MM: Do you think Santa would like a slice? Change up the whole cookie routine?

CT: If you leave a slice of pie by the chimney, it’ll be gone.

MM: Will it be on the menu at your family’s Christmas celebration?

CT: It’s the most requested item at the family dinner table this year. Whenever I’m recipe testing, my family always asks “What’s that? What’s that?”

MM: What are some of your family’s holiday traditions?

CT: My family has sweet teeth. Our traditions are baking and bringing baked goods to family and friends. We also have card parties. We sit around the kitchen table and play Gin, Uno, Dominos. We laugh and compete and eat platters of desserts.

MM: You studied electrical engineering at UVA. Interesting start to your culinary career!

CT: I started off there, and then transferred and studied abroad. I majored in Italian and applied mathematics. Clearly as a baker, I love science. I don’t like science in the real world though! I like applying it with sugar, butter and Butterfinger Bites [laughs].

MM: Does your engineering background come into play in the kitchen?

CT: I joke with my mom that I got a fancy degree and I bake cookies all day. But mathematics, precision, and the scientific approach all go into the baking mentality. And as far as Italian goes, that taps into the left and right side of the brain and creativity. All things we use in the kitchen.

CT: Do you make Italian desserts?

CT: I eat Italian desserts more than I make them. It’s one of those things where you don’t ever try to make your mom’s best dish – it’s the purity of it. It’s entirely because of my Italian upbringing.

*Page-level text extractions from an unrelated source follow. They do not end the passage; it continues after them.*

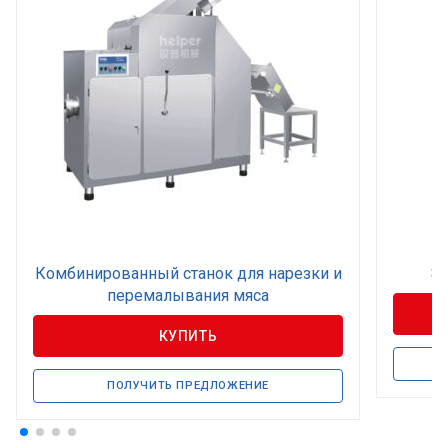
Комбинированный станок для нарезки и
Эл
перемалывания мяса
КУПИТЬ
ПОЛУЧИТЬ ПРЕДЛОЖЕНИЕ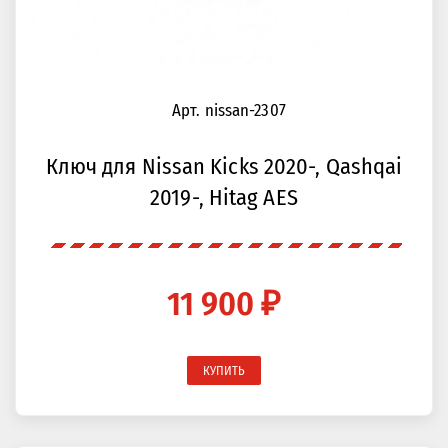
Арт. nissan-2307
Ключ для Nissan Kicks 2020-, Qashqai
2019-, Hitag AES
11 900 ₽
КУПИТЬ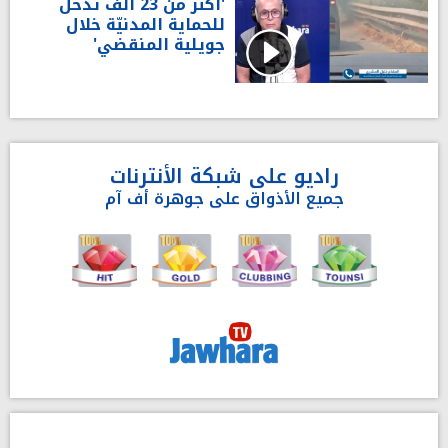
'أكثر من 23 ألف تدخّل
للحماية المدنيّة خلال
جويلية المنقضي'
راديو على شبكة الأنترنات
جميع الأذواق على جوهرة أف آم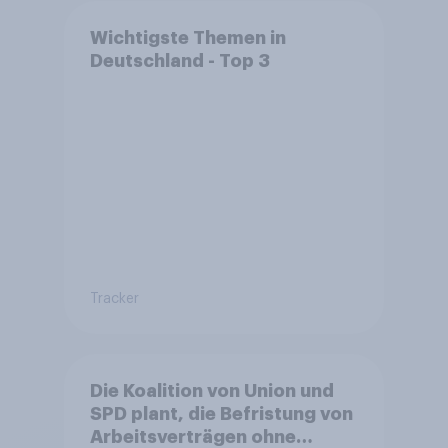
Wichtigste Themen in
Deutschland - Top 3
Tracker
Die Koalition von Union und
SPD plant, die Befristung von
Arbeitsverträgen ohne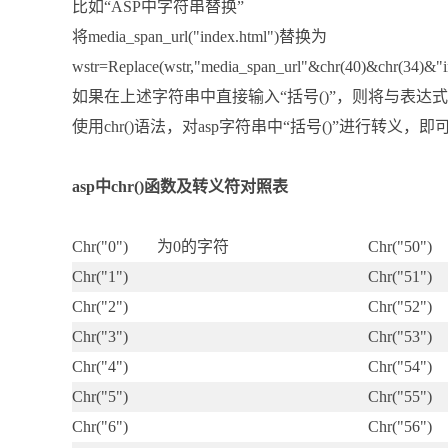
比如“ASP中字符串替换”
将media_span_url("index.html")替换为
wstr=Replace(wstr,"media_span_url"&chr(40)&chr(34)&"i
如果在上述字符串中直接输入“括号()”，则将与表达式
使用chr()语法，对asp字符串中“括号()”进行转义
asp中chr()函数及转义符对照表
Chr("0")
为0的字符
Chr("50")
Chr("1")
Chr("51")
Chr("2")
Chr("52")
Chr("3")
Chr("53")
Chr("4")
Chr("54")
Chr("5")
Chr("55")
Chr("6")
Chr("56")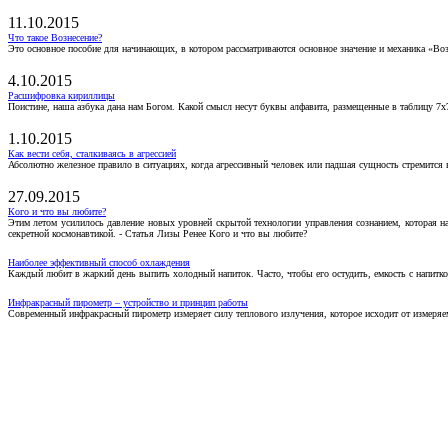
11.10.2015
Что такое Вознесение?
Это основное пособие для начинающих, в котором рассматриваются основное значение и механика «Воз
4.10.2015
Расшифровка кириллицы
Поистине, наша азбука дана нам Богом. Какой смысл несут буквы алфавита, размещенные в таблицу 7х
1.10.2015
Как вести себя, сталкиваясь в агрессией
Абсолютно железное правило в ситуациях, когда агрессивный человек или падшая сущность стремится ва
27.09.2015
Кого и что вы любите?
Этим летом усилилось давление новых уровней скрытой технологии управления сознанием, которая н
секретной космонавтикой. - Статья Лизы Ренее Кого и что вы любите?
Наиболее эффективный способ охлаждения
Каждый любит в жаркий день выпить холодный напиток. Часто, чтобы его остудить, емкость с напитко
Инфракрасный пирометр – устройство и принцип работы
Современный инфракрасный пирометр измеряет силу теплового излучения, которое исходит от измеряем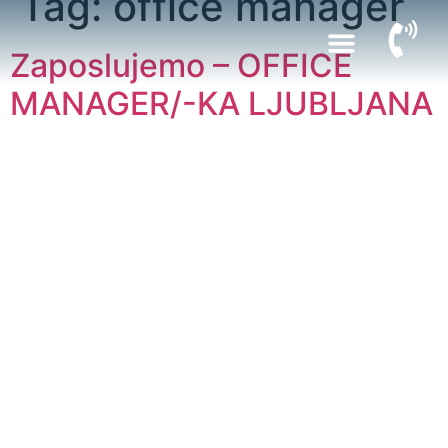
Tag:
office manager
Zaposlujemo – OFFICE
MANAGER/-KA LJUBLJANA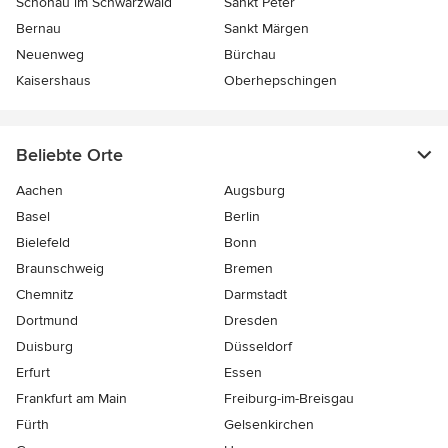
Schönau im Schwarzwald
Sankt Peter
Bernau
Sankt Märgen
Neuenweg
Bürchau
Kaisershaus
Oberhepschingen
Beliebte Orte
Aachen
Augsburg
Basel
Berlin
Bielefeld
Bonn
Braunschweig
Bremen
Chemnitz
Darmstadt
Dortmund
Dresden
Duisburg
Düsseldorf
Erfurt
Essen
Frankfurt am Main
Freiburg-im-Breisgau
Fürth
Gelsenkirchen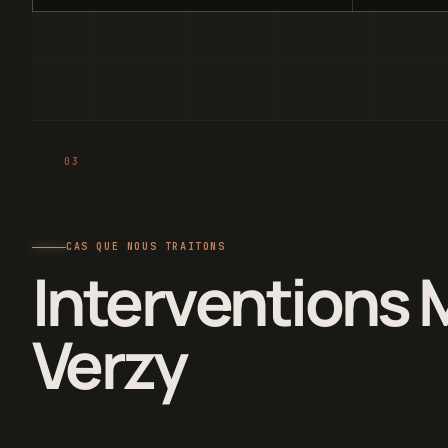
CAS QUE NOUS TRAITONS
Interventions 
Verzy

MM: Lot of holiday bakers sweating bullets out there. What’s your best baking advice?

CT: Keep it simple. A lot of bakers this time of year are under pressure and try to make something fabulous or a new thing. But they often end in disaster.

My favorite part of the holidays is retreating to tradition. My holiday flavors are never new. They’re classic. Start with something simple and put a twist on it. If you’re making cookies, be creative with the glaze or frosting. It’s like classic black jeans and a white-collar shirt. That always looks good. So, have the same approach with baking this time of year. Oh, and you can never have too many cookies either.

MM: What makes you so successful in such an intense industry?

CT: I very much contribute it to how I was raised. Keep your head down and do something you love – and have a little luck in there, too [laughs]. I also have a great team. We take it one day at a time.